Using titles assures guests that they will be treated with respect.
Using titles assures guests that they will be treated with respect. iStockphoto.com
We've had some discussions around here recently about how and when to use courtesy titles. I use courtesy titles most of the time: "Sen.," "Mayor," "Dr.," "Pvt.," "professor," "imam," "Mr.," "Ms." — and "Mrs." when requested, like I was by the late women's rights activist, Bella Abzug.
I get kidded about all this "mister" and "mizzing." Lots of people like it, but some think it sounds dated or disingenuous, like Eddie Haskell.
And I know it can sound funny. We interviewed Meat Loaf, the hard-rocker, mostly to be able to say, "Thanks for being with us, Mr. Loaf." He replied, "You're welcome."
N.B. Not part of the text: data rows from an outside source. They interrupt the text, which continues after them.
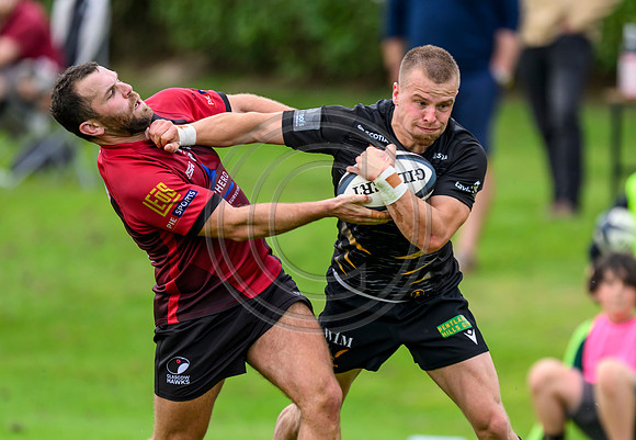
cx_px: 363
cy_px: 248
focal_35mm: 874
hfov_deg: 2.3
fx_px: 15626
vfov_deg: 1.6
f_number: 4
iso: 500
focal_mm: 560
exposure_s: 1/1250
But we also sometimes get complaints about calling the president of the United States "Mr. Obama" or "Mr. Bush" on second reference. Many news organizations have the same practice. "Mr." is not a diminution of respect, but a form of address that can be traced to George Washington, who thought "Mr." conveyed that presidents are citizens, not royals.
Over the years, I've come to see good sense in my mother's advice: "If you're always slightly overdressed, you're never underdressed." So if you begin by addressing someone as "Mr.," "Ms.," "Sgt." or "Rev.," you may rile them with a question — but not with discourtesy.
What's regarded as courteous can change over generations. Most of the messages a lot of us write during the day — email, tweets, posts — are without salutation. Maybe just a "Hi there!" much less "Mr." or "Ms."
These days, utter strangers on the other side of the world call you by your first name when you call up to complain about a spurious charge on your cellphone bill. They think it's friendly, but I sometimes want to ask, "Have we met? Can we try being a customer service agent and an irate customer first?"
Our aim here is not just to be correct, but to try to do effective interviews. I think I've learned that courtesy titles can help assure guests that while we will ask challenging questions, they will be treated with audible respect. Not only the secretary of state, Dr. Stephen Hawking, Ms. Jodie Foster or the mayor of London, but people who have lost their job or just won a moose-calling competition. Other interviewers may have different ways of doing this.
Often a guest will say something like, "My father was 'Mr.' — call me by my first name," and I try to comply. As my wife points out, I've interviewed an awful lot of people by now, sometimes several times, who think of me as "Scott." We work in an intimate medium.
But I won't call a politician by his or her first name, unless Beyonce is elected to Congress. Even then, it will be "Rep. Beyonce."